[Texto extraído]
>>>>>

EE.UU. buscará un sustituto de su 'eterno' bombardero estratégico

Los criterios para el futuro desarrollo de una alternativa no están determinados, mientras que la modernización de los B-52 disponibles tomará al menos una década más.

La Fuerza Aérea de EE.UU. seguirá utilizando los bombarderos estratégicos Boeing B-52 Stratofortress al menos hasta 2050, para cuando las unidades más nuevas del modelo cumplirán 88 años. Entre militares y expertos, se ha vuelto común bromear sobre la permanencia 'eterna' de estos aviones en servicio, escribió el sitio web TWZ este 7 de mayo.

Sin embargo, la Fuerza Aérea quiere realizar una revisión formal de sus requisitos para determinar si ha llegado el momento de desarrollar un sustituto y solicitó un millón de dólares en el presupuesto para el año fiscal 2027 con el fin de llevar a cabo un análisis de alternativas en materia de bombarderos pesados. El intenso uso en la reciente agresión contra Irán demostró que estos aviones siguen siendo muy demandados como plataformas de ataques convencionales, pero también desempeñan un papel clave en el componente aéreo de la tríada nuclear.

Actualmente, se encuentra en curso un ambicioso y multimillonario programa de modernización para las 76 unidades del B-52H en servicio. En los próximos años, los bombarderos recibirán nuevos motores, radares y capacidades de comunicación, entre otras mejoras, e incorporarán misiles hipersónicos avanzados y nuevas armas nucleares, al tiempo que pasarán a denominarse B-52J.

El B-52 superará en vida útil a los bombarderos B-1 y B-2 y operará junto con el futuro B-21. Asimismo, podría inspirar nuevos desarrollos, porque los planes actuales de los militares son poco concretos y contemplan opciones radicalmente diferentes a la tendencia de diseño con el ala integrada al fuselaje. Posiblemente, el resultado satisfaga algunos requisitos que el B-52 cumple hoy en día.

Según la información pública disponible hasta la fecha, una flota de B-52J completamente modernizada aún tardaría al menos una década en hacerse realidad, afirma TWZ. Por otro lado, la decisión de buscar alternativas no compromete a la Fuerza Aérea con ningún curso de acción posterior.

<<<<<

(Registros de un conjunto de datos)
>>>>>

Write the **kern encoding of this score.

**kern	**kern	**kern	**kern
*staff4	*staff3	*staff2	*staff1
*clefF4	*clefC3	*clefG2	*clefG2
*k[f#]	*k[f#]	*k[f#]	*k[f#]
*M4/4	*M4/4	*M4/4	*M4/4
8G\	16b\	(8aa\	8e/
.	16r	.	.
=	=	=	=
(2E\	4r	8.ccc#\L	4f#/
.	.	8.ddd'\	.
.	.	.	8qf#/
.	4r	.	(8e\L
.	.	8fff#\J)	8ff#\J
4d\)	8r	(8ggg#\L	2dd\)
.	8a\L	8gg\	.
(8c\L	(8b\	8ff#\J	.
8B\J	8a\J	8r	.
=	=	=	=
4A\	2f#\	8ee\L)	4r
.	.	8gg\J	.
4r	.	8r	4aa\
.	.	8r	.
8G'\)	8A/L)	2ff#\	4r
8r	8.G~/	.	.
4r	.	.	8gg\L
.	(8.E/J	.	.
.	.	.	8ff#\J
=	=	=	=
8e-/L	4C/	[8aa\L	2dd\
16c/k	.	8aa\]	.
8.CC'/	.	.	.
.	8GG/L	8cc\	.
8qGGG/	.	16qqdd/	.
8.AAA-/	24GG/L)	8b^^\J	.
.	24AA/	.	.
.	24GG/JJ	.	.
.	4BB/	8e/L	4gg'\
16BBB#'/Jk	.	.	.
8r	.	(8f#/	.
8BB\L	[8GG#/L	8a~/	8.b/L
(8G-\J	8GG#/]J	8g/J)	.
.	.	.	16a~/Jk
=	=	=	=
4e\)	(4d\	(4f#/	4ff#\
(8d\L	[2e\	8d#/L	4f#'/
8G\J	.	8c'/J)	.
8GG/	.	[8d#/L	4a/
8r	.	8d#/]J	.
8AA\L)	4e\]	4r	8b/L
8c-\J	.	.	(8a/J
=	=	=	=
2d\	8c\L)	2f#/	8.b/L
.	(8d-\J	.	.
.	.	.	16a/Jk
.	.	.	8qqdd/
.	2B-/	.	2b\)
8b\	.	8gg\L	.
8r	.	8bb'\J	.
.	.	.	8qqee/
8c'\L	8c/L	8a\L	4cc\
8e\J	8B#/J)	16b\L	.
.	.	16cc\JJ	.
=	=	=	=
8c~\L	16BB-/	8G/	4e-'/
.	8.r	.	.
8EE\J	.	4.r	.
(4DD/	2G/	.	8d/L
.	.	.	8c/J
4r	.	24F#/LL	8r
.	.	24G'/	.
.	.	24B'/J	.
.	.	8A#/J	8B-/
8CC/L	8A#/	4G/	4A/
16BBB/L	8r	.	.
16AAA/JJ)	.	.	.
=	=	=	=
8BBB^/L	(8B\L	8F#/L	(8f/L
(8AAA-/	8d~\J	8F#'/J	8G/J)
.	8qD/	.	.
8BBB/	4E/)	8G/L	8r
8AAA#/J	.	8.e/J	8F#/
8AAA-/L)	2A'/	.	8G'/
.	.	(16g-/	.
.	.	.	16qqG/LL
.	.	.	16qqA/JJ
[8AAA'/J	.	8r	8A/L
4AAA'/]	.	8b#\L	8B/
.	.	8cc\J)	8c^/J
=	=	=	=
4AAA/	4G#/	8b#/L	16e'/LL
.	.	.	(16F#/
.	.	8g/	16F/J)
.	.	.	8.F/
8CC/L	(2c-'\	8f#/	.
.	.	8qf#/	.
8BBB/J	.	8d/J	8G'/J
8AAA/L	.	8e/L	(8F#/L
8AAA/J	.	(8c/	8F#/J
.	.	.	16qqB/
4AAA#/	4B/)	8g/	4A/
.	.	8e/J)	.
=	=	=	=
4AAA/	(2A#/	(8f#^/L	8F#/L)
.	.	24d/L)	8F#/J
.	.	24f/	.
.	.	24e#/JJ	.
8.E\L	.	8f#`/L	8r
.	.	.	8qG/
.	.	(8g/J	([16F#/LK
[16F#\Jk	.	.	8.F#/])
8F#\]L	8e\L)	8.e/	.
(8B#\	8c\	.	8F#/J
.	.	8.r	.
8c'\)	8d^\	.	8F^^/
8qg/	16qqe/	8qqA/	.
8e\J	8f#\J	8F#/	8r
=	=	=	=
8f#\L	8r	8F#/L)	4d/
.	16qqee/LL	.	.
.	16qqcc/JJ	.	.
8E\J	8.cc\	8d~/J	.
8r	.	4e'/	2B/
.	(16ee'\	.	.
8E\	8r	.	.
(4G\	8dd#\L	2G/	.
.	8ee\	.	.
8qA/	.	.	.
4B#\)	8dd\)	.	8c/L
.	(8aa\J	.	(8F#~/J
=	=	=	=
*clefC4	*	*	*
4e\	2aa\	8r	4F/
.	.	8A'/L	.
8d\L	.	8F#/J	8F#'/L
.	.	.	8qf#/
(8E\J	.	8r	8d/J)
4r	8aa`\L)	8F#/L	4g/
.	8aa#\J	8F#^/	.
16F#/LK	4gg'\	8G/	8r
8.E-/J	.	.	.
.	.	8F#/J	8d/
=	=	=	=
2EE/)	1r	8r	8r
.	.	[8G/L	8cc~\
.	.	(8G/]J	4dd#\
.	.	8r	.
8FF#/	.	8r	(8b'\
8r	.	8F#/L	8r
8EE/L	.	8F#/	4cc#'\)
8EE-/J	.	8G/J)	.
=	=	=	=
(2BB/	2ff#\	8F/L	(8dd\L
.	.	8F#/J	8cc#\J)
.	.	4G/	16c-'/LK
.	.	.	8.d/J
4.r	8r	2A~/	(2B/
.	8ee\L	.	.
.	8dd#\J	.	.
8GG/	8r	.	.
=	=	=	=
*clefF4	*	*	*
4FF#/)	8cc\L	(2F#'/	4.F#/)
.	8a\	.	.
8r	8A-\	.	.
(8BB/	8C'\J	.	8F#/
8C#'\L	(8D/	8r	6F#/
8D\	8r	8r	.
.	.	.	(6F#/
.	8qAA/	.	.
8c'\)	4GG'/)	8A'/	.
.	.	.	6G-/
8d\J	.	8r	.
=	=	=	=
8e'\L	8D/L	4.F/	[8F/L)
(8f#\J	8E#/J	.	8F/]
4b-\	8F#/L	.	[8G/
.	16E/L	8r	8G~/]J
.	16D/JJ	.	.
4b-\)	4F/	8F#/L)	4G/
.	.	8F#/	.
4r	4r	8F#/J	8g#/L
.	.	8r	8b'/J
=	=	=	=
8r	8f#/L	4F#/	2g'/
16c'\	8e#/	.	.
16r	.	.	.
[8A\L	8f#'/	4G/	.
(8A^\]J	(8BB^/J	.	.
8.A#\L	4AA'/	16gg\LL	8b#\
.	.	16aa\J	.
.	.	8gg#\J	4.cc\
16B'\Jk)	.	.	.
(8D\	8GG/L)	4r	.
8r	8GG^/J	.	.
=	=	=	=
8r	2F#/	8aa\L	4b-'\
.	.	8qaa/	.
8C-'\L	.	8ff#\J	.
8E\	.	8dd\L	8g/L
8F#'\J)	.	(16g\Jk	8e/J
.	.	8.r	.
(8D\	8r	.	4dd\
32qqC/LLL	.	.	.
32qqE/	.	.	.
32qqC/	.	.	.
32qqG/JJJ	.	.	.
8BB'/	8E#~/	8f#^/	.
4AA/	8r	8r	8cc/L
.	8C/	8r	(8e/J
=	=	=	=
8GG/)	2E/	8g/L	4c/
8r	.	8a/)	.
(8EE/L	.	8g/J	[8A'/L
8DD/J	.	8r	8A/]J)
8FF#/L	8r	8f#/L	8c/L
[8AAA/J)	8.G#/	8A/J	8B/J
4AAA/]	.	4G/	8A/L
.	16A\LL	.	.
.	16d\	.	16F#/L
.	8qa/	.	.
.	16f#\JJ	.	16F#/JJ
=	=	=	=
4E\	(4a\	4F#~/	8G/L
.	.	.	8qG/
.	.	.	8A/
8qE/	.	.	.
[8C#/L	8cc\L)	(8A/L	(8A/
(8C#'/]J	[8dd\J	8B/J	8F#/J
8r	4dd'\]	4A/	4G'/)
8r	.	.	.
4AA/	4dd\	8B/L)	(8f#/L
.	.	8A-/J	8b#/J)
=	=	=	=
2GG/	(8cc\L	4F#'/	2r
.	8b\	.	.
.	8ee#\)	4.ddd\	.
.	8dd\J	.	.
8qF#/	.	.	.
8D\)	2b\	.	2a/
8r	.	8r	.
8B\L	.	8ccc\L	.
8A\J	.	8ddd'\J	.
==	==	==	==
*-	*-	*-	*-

<<<<<

[Consigna 1] Según el texto sobre el B-52, ¿por qué este bombardero podría inspirar nuevos desarrollos? Responda en una a tres oraciones.
[Consigna 2]
Indique si cada afirmación coincide con el texto sobre el B-52. Responda sí o no y cite las palabras del texto que lo deciden.
(a) El programa de modernización incluye nuevos motores y radares.
(b) La Fuerza Aérea ya se comprometió a desarrollar un sustituto del B-52.
(c) El B-52 dejará de operar antes que los bombarderos B-1 y B-2.

[Espacio de respuesta 1] Podría inspirarlos porque los planes actuales de los militares son poco concretos. Además, esos planes contemplan opciones radicalmente diferentes a la tendencia de diseño con el ala integrada al fuselaje.

[Espacio de respuesta 2]
(a) Sí: "los bombarderos recibirán nuevos motores, radares y capacidades de comunicación".
(b) No: "la decisión de buscar alternativas no compromete a la Fuerza Aérea con ningún curso de acción posterior".
(c) No: "El B-52 superará en vida útil a los bombarderos B-1 y B-2".